The development of individualised holistic needs assessment and Survivorship Care Plans (SCP), which are agreed with the patient, will summarise diagnosis, treatment, and ongoing management requirements, highlight symptoms which warrant referral back, and support GPs in less familiar areas, such as the late effects of treatment, including risks of second cancers.16 SCPs are currently being trialled in the UK in a number of pilot sites around the country and, if successful, are likely to be implemented.17 Treatment summaries, which form one part of the SCP, have been evaluated by National Cancer Survivorship Initiative/Macmillan Cancer Support, and although they pose workload implications for oncologists, they have been well received by both primary and secondary care. They are acknowledged as a concise and useful communication tool and there is a determination to continue to produce these documents in the areas where they have been piloted. Testing identified that 80% of GPs found the treatment summary useful or very useful and 90% wanted the service to continue; 50% of GPs felt it would improve the care they gave.18
Practice nurses are playing an increasingly important role in the management of many chronic diseases and there is no reason why cancer should be an exception. Macmillan Cancer Support has surveyed nurses views about involvement in cancer follow-up and many expressed a lack of confidence in dealing with cancer patients. A pilot project has been set up by Macmillan Cancer Support to develop the role of practice nurses in this area and addresses their lack of confidence by building on the well developed and interchangeable skills already gained in other areas of chronic disease management.
New management systems will need to be developed to facilitate greater involvement of primary care in cancer follow-up. Patient records will need to be coded to ensure that they can be identified for screening and prevention measures. More rigorous recall systems will also be necessary to ensure monitoring is efficiently carried out. Simple recall systems can easily be introduced using a single Read code (for example 8Az) for recall linked to a database defining what procedure the recall indicates. Alternatively, recall systems could be centralised.

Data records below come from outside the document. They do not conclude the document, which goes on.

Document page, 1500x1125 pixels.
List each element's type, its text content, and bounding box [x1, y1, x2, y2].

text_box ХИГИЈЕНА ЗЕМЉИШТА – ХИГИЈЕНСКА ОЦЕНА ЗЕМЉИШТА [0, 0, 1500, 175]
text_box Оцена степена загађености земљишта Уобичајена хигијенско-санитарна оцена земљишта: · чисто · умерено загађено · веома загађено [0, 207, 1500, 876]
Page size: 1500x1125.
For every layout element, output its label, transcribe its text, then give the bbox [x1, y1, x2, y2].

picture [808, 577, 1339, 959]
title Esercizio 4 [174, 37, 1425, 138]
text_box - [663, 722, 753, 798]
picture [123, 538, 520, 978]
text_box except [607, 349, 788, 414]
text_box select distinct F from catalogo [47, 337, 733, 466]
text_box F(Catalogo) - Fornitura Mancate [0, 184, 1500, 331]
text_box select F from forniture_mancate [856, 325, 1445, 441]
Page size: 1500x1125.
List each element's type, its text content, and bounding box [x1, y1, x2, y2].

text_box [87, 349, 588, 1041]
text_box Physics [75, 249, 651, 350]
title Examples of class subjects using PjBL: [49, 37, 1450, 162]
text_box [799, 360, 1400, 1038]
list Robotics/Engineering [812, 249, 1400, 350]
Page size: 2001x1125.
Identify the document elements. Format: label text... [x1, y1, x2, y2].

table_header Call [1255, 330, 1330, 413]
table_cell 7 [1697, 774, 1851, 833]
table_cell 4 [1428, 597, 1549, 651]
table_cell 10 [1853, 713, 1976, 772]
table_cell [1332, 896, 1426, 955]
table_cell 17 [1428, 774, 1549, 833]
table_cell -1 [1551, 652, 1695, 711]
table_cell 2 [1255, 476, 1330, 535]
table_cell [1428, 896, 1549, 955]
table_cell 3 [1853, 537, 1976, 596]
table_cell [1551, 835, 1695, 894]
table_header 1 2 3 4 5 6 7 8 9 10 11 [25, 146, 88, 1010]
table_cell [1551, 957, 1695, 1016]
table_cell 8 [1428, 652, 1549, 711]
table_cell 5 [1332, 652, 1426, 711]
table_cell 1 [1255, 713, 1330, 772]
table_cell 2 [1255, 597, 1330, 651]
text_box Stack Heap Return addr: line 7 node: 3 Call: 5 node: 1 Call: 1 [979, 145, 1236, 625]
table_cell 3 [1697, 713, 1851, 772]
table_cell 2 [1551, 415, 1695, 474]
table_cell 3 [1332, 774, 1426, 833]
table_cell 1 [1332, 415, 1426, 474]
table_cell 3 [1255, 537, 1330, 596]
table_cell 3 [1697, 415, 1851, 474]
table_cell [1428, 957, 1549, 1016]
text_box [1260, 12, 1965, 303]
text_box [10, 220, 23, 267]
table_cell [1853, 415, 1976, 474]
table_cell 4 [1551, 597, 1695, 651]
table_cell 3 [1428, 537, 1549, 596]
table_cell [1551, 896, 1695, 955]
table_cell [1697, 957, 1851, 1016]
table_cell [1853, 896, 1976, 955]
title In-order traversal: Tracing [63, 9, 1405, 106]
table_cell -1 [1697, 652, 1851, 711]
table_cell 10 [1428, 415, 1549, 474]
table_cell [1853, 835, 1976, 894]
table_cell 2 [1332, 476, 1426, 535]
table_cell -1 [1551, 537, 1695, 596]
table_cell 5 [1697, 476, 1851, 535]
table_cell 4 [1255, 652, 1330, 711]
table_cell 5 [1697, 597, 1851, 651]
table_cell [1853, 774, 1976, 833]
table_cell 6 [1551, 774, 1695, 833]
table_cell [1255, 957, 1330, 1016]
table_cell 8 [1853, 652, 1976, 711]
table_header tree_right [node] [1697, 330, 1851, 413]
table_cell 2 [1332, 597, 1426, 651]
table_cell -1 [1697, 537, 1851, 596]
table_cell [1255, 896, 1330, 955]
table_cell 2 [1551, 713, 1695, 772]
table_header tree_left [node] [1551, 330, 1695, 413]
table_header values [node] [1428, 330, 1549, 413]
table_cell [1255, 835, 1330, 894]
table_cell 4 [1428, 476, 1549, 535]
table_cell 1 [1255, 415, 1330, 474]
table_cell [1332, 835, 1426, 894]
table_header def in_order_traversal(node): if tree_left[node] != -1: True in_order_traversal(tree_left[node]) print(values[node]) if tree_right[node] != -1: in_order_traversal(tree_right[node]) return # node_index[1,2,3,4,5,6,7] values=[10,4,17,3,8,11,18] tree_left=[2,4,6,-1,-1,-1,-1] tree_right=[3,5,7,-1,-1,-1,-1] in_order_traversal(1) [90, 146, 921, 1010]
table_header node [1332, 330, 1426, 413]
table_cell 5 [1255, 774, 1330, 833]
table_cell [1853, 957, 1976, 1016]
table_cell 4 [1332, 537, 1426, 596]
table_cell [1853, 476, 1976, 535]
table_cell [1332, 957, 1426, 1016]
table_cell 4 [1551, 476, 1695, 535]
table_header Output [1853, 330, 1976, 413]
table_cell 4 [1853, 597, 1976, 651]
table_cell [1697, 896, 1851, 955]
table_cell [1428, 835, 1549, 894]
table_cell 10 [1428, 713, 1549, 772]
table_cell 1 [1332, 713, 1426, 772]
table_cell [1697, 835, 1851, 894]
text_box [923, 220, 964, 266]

Lastly, the enhanced commissioning role for primary care should ensure that there is a whole systems approach to supporting survivors.
CONCLUSION
The increasing number of survivors inevitably means an enhanced role for primary care in providing follow-up care. The deficiencies of the current system in primary and secondary care are well documented and the proposed changes will address these and ensure improved care which is focused on the needs of patients. Evaluation of any changes will be needed to ensure they are effective. Primary care must start preparing for these changes now because there are both educational implications for individual GPs and management implications for practices.
Provenance
Freely submitted; not externally peer reviewed.